Other cities have followed suit. Boston Medical Center made a $6.5 million “community improvement” investment in 2017 as part of its larger plan to expand. BMC is investing in various projects, including funds for affordable, equitable housing as well as funding for community health workers to work directly in Boston’s housing developments, says Dr. Megan Sandel, one of the leaders of BMC’s housing initiative. 

According to Sandel, just 10 to 20 percent of health is determined by the type of health care received. The social determinants of health, such as where you live and your environment, are likely to have a much greater impact. 

BMC’s investments don’t go to site-specific housing directly — instead, they support organizations that work on housing and homelessness, including Boston Housing Authority. “Early evidence shows, by helping medically complex patients who were homeless, we’re seeing improvement in both their mental and physical health,” says Sandel.

The project is still quite new, and data has not been published yet, but the early evidence is positive. Sandel is looking forward to more conclusive results in years to come.

A race against recession

“We believe that [HNHF] will buffer that neighborhood” from the economic fallout caused by the coronavirus — “as long as we can maintain it,” Kelleher says of Columbus’s south side. “What I’m not clear about is what will happen to the system overall. If children are hospitalized at a much greater rate, it could overwhelm our system and we’ll have a negative year, financially, with insurance companies paying a lot more.” 

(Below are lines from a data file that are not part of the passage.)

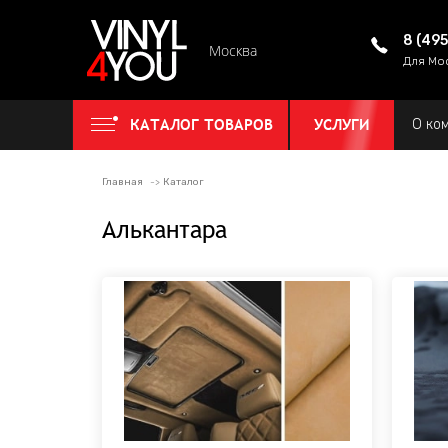
8 (49
Москва
Для Мо
КАТАЛОГ ТОВАРОВ
УСЛУГИ
О ко
Главная
Каталог
Алькантара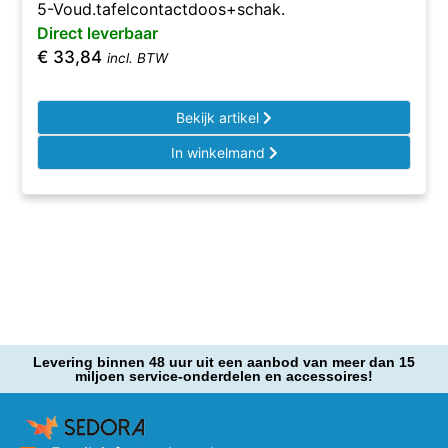
5-Voud.tafelcontactdoos+schak.
Direct leverbaar
€
33,84
incl. BTW
Bekijk artikel
In winkelmand
Levering binnen 48 uur uit een aanbod van meer dan 15
miljoen service-onderdelen en accessoires!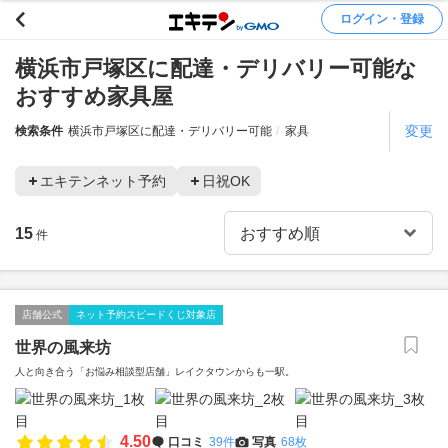
ログイン・登録
横浜市戸塚区に配達・デリバリー可能な
おすすめ家具屋
変更
検索条件
横浜市戸塚区に配達・デリバリー可能
家具
エキテンネット予約
日祝OK
15
件
店舗公式
ネット予約スピードくじ対象店
世界の風来坊
人と向き合う「お悩み相談型店舗」レイクタウンからも一駅。
4.50
口コミ
39件
写真
68枚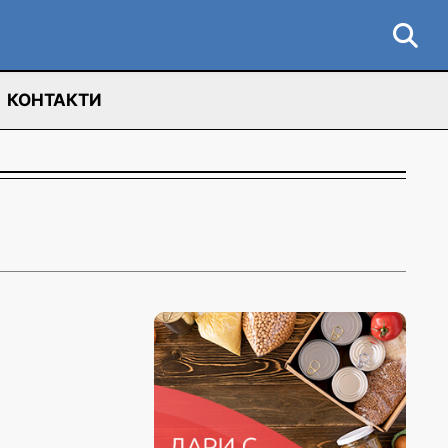
КОНТАКТИ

If that happens, Kelleher worries that the hospital will be compelled to refocus its diminished resources away from housing and back onto sick care.

“The health effects of the economy are far more profound on kids and their families than maybe even the virus,” he says. “If we don’t figure this out, we’re going to spend the next 20 years making up lost ground, on a whole generation of children. Do we retreat? Or think about these programs intentionally and address where they are most needed?”

It’s ironic that the coronavirus threatens to derail an initiative specifically aimed at improving the spaces where people are currently quarantined to avoid that very pandemic. Still, if the funding can outlast the current crisis, the idea may continue to catch on. Boston Children’s Hospital is following BMC’s lead, and has set aside $5 million for housing. In a report, WBUR noted that Massachusetts “spends about 40 percent of its money on health care, and one percent on housing. If health care leaders start speaking out about the need for more and better housing… that could help change the ratio in the long term.”